Start of ENTRIES SHOWN

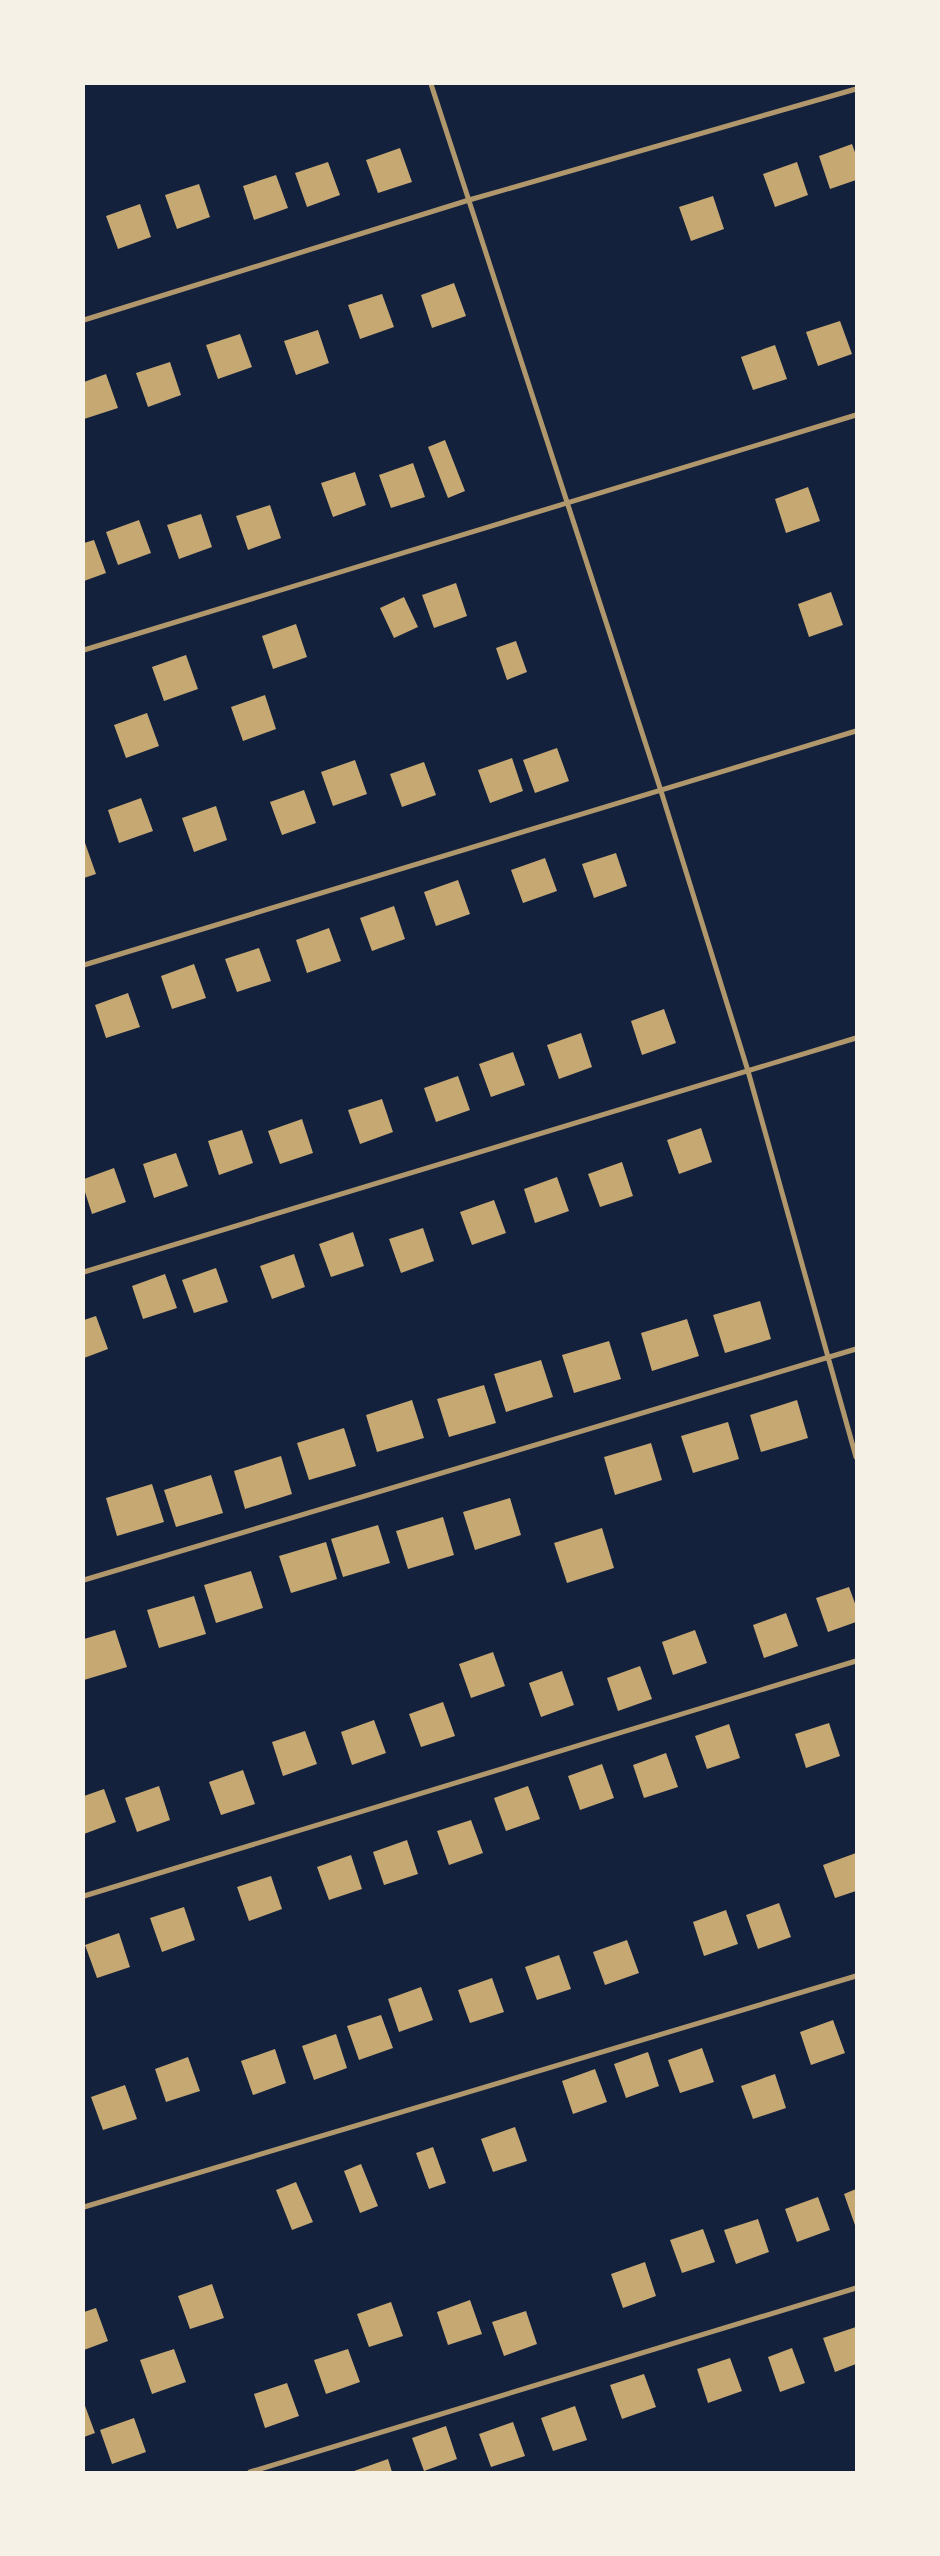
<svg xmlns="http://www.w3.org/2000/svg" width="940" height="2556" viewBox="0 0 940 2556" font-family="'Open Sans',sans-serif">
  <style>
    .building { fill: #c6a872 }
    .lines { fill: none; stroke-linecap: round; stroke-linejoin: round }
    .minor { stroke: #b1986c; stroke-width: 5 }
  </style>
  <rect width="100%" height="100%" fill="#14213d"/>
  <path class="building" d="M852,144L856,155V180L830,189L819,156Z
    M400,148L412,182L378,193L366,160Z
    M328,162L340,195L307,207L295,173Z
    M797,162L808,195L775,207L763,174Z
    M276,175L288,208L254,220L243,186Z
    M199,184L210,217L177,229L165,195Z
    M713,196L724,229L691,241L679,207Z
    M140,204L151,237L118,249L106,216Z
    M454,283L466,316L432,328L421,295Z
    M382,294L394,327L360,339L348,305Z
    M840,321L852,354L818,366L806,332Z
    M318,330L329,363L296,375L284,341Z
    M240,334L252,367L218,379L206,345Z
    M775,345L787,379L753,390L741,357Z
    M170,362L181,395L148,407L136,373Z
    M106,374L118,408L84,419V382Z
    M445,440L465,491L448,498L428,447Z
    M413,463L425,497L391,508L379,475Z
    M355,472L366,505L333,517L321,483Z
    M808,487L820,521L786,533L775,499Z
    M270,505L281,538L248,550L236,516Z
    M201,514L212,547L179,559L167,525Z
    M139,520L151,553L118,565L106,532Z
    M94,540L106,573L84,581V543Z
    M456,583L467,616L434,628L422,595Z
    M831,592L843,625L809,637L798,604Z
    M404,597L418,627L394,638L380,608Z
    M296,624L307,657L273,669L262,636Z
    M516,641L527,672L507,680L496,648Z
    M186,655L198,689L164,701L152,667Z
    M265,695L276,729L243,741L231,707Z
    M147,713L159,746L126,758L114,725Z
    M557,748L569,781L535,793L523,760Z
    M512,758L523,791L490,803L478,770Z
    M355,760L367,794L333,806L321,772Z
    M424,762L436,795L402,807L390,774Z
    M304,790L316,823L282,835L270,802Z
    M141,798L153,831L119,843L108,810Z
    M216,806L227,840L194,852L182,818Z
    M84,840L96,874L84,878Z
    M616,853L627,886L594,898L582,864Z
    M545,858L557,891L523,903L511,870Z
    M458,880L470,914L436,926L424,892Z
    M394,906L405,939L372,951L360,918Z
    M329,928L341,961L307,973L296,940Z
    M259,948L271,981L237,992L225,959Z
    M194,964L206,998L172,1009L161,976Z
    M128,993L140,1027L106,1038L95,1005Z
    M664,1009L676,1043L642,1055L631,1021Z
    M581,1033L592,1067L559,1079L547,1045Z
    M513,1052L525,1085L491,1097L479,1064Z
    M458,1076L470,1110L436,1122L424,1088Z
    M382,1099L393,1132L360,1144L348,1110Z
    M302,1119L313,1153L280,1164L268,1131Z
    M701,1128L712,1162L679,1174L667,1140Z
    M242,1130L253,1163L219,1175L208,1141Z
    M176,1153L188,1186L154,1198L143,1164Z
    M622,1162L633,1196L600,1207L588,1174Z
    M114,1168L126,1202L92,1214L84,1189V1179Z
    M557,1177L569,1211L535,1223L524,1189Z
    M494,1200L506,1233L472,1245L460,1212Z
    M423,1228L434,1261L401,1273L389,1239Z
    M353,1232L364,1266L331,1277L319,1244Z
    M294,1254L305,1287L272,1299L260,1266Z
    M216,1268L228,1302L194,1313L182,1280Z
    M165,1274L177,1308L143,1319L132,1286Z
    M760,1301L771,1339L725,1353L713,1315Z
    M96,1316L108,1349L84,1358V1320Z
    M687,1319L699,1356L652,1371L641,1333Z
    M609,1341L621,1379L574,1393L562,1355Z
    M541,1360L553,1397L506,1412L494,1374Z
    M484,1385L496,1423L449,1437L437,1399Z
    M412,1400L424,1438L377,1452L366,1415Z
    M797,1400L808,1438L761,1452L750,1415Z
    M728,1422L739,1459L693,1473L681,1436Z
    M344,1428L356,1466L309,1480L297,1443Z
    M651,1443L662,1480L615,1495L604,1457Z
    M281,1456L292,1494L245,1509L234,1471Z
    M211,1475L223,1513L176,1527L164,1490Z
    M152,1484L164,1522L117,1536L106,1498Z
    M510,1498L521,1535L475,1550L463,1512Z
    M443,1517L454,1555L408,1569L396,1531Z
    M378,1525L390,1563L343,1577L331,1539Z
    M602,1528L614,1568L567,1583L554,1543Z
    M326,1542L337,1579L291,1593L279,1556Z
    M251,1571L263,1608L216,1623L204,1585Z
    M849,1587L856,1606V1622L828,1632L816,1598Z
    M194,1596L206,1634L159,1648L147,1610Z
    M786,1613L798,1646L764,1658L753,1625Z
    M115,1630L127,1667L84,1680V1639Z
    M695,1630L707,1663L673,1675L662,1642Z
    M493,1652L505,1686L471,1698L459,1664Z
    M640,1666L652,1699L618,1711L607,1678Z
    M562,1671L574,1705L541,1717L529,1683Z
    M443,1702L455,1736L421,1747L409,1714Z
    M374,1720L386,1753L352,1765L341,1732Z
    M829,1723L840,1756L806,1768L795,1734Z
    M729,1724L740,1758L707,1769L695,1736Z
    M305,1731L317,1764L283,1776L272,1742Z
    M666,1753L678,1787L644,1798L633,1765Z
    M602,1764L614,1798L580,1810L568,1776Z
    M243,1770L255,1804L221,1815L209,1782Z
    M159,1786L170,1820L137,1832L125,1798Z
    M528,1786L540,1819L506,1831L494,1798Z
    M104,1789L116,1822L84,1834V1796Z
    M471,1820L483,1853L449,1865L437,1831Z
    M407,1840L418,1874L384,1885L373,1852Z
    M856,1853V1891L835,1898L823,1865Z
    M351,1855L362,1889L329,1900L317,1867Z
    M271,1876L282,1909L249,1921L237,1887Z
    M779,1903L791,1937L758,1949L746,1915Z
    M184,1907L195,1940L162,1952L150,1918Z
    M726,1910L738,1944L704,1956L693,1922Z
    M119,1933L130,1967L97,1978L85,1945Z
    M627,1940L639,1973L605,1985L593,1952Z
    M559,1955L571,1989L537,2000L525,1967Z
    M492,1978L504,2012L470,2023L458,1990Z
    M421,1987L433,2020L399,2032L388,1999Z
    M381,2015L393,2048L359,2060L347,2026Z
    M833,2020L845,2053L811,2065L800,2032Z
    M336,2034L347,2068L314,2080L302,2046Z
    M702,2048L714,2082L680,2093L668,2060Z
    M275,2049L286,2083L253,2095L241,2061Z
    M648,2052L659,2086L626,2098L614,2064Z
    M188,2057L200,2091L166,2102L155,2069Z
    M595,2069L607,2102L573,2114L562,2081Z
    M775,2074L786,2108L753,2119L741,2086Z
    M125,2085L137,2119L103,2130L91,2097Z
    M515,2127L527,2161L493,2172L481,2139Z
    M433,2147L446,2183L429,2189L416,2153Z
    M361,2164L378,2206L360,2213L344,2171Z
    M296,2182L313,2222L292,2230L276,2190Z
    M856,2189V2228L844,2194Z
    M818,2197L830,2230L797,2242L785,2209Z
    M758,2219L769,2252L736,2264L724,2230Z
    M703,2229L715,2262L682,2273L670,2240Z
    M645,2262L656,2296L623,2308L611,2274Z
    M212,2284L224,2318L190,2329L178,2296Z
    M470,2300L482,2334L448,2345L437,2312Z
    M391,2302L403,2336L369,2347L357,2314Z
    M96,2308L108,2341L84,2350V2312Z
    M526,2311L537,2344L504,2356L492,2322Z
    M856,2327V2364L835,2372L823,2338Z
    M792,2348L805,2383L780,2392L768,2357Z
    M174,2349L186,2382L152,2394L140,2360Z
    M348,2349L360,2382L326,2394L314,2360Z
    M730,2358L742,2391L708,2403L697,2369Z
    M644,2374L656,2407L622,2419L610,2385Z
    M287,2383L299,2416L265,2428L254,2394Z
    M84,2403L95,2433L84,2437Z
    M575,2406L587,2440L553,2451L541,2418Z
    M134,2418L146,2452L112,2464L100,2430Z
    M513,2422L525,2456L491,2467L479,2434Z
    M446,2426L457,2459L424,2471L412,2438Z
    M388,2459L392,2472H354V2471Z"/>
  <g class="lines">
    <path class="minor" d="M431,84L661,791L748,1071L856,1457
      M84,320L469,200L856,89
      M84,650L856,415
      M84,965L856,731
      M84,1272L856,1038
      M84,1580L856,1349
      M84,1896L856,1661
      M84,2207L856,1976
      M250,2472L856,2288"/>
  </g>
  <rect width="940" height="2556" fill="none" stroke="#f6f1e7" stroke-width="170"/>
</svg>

End of ENTRIES SHOWN

ASSIGNMENT |
When a line above contains the string "lines", copy that line.

SOLUTION FOR THIS EXERCISE |
    .lines { fill: none; stroke-linecap: round; stroke-linejoin: round }
  <g class="lines">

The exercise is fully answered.